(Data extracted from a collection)
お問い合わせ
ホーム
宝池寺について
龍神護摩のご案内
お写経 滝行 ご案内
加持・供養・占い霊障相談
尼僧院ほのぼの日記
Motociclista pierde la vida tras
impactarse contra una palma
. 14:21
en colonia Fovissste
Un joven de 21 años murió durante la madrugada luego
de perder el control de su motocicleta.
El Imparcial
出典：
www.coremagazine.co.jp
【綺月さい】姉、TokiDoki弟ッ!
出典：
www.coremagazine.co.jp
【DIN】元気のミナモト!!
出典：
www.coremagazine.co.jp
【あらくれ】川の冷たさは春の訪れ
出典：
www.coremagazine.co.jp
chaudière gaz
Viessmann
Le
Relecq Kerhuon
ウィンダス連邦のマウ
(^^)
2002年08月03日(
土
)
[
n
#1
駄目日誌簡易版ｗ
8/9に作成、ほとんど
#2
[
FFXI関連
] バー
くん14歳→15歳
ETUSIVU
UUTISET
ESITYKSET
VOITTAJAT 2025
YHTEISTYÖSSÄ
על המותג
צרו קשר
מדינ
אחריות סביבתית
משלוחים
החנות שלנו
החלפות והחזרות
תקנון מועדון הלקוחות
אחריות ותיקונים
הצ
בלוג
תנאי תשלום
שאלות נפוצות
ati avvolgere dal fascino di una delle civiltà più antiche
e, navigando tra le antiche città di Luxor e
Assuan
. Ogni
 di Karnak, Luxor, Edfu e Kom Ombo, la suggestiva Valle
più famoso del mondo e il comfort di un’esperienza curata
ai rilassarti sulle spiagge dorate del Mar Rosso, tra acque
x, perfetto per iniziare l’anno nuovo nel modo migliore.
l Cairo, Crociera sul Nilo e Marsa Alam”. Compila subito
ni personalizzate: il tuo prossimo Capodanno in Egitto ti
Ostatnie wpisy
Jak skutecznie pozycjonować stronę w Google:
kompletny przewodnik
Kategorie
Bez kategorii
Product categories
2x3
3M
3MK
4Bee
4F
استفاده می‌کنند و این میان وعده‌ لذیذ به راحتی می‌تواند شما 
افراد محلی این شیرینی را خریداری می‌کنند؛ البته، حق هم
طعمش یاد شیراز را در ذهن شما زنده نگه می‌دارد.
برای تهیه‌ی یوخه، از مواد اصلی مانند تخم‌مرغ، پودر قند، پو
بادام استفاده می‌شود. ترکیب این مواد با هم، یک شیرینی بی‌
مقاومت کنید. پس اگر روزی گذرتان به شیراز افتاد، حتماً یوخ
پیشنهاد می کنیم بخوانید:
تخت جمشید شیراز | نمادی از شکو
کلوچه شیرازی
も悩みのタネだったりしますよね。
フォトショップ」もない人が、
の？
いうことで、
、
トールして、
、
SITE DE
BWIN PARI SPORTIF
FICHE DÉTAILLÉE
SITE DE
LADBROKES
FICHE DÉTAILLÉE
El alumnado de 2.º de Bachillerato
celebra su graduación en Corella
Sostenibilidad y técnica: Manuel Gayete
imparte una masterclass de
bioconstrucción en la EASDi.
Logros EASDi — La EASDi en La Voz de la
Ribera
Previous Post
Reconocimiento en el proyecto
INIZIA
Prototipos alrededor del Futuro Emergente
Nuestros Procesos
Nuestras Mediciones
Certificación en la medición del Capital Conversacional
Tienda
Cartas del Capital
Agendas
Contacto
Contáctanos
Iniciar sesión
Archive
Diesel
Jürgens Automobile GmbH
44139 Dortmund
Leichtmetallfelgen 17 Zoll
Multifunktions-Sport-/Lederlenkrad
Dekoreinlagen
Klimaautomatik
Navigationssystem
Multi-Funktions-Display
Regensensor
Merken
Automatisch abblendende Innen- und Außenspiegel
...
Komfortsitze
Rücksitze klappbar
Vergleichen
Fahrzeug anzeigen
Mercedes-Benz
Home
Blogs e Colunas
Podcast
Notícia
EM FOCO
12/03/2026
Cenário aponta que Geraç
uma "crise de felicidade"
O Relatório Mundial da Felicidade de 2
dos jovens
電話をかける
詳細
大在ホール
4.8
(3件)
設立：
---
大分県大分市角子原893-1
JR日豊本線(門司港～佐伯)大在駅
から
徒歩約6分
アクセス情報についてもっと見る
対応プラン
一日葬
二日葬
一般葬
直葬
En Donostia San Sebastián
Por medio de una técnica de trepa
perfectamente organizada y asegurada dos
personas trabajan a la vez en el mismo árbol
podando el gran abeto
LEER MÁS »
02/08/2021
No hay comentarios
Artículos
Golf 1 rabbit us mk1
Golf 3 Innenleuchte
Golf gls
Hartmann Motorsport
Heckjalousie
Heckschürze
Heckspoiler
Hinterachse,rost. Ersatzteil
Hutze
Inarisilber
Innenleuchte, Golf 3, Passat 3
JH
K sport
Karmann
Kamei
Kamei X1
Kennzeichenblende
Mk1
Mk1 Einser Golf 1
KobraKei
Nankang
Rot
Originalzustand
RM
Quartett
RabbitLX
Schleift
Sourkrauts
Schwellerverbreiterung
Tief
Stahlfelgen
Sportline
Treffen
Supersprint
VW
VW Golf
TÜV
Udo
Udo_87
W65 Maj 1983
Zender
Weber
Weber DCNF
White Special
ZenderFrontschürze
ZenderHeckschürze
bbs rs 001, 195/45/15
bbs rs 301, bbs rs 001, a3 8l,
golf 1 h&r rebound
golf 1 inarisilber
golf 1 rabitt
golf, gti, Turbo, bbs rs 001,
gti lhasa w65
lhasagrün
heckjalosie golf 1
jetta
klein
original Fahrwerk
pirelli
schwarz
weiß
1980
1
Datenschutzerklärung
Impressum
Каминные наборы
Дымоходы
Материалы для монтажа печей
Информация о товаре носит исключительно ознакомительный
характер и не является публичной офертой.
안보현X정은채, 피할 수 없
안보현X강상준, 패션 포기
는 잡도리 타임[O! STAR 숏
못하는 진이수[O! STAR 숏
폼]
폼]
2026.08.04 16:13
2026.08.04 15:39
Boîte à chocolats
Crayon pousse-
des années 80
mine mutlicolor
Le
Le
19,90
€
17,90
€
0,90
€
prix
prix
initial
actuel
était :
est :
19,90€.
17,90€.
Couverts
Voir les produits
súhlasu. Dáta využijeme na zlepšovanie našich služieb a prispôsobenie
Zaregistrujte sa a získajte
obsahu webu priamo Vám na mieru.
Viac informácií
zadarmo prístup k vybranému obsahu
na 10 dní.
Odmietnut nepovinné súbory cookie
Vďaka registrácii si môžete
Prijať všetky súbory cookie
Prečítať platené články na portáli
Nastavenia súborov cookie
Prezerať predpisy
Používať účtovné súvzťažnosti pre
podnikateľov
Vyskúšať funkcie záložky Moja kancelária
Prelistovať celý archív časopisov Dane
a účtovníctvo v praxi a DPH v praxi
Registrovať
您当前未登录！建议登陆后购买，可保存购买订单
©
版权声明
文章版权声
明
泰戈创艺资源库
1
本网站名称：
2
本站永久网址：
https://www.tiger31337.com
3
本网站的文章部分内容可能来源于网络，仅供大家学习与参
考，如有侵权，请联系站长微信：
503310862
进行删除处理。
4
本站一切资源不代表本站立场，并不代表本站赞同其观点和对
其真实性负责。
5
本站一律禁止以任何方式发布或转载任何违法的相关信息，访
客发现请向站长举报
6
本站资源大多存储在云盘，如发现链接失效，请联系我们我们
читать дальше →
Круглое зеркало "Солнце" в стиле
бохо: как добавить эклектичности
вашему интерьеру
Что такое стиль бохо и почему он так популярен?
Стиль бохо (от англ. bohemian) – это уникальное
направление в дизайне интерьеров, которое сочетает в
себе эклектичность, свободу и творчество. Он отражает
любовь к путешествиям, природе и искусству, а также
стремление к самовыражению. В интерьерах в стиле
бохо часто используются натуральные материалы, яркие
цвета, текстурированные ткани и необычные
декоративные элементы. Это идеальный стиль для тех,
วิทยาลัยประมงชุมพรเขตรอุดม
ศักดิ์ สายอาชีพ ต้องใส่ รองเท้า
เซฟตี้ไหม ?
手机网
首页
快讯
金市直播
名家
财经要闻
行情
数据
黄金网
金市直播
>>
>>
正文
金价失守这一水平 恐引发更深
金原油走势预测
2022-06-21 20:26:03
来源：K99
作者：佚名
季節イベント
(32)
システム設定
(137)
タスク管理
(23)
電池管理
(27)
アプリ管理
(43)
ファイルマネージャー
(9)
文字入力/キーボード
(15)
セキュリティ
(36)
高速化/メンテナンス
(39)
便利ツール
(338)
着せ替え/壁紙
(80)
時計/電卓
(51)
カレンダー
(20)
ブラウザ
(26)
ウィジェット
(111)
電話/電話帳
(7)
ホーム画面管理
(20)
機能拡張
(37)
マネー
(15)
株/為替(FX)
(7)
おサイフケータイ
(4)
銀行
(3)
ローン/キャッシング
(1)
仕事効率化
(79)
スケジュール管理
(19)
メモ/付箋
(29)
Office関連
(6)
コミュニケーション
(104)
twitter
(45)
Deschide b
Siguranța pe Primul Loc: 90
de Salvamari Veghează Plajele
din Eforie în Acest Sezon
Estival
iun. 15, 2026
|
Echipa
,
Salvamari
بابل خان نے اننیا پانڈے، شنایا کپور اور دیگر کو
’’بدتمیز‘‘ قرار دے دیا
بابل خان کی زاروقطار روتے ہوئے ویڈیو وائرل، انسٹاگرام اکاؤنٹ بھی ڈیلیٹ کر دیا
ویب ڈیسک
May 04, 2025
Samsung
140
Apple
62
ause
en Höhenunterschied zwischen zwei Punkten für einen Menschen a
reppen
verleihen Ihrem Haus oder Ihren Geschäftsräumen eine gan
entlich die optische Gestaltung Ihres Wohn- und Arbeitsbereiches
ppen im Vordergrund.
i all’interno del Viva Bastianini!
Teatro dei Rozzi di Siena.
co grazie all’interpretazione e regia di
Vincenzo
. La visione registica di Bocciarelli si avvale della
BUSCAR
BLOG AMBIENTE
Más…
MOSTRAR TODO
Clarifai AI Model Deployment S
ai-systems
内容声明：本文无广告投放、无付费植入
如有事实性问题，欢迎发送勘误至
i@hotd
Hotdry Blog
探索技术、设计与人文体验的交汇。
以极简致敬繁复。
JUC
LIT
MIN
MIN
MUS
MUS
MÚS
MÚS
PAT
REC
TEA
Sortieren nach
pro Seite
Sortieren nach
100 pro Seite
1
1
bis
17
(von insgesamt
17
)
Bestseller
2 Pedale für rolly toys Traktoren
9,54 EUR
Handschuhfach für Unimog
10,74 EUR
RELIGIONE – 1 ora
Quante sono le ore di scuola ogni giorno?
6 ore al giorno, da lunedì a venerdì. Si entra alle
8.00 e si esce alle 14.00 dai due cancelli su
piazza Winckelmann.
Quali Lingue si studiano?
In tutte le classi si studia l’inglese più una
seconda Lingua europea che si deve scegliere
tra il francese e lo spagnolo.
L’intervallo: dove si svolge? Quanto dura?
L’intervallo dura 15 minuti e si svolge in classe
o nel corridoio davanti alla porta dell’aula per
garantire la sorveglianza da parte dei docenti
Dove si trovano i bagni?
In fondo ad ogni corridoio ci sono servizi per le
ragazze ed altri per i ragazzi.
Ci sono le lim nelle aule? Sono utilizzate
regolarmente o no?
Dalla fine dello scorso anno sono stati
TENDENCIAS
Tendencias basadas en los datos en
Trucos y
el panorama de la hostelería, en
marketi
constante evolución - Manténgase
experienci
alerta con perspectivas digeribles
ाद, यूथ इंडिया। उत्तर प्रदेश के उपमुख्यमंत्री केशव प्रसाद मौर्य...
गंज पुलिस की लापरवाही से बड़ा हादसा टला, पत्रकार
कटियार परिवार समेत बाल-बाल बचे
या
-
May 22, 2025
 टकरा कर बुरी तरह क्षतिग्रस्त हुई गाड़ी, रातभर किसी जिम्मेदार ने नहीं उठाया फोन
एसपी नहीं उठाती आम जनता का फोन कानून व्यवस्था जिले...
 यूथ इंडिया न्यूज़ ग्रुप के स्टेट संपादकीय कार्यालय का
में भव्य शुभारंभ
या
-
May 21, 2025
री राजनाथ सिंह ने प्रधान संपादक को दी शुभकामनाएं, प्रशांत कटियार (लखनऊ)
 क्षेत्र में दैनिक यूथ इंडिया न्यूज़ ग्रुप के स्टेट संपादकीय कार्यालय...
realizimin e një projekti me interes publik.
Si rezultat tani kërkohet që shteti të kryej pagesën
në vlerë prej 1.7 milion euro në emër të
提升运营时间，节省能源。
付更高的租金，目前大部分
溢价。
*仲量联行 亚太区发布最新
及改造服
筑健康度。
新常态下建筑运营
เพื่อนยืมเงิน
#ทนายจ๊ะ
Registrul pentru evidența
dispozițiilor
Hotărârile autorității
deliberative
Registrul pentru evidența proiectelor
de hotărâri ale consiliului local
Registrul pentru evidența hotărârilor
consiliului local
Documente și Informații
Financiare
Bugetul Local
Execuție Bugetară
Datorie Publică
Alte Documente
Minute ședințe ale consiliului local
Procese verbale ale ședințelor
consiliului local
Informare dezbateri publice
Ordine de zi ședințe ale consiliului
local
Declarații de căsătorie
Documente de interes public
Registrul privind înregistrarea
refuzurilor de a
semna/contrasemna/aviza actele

### TASK DESCRIPTION
Check each line of the records for the word "Documente", then state how many lines have it, as a number only.

### RESPONSE AREA
3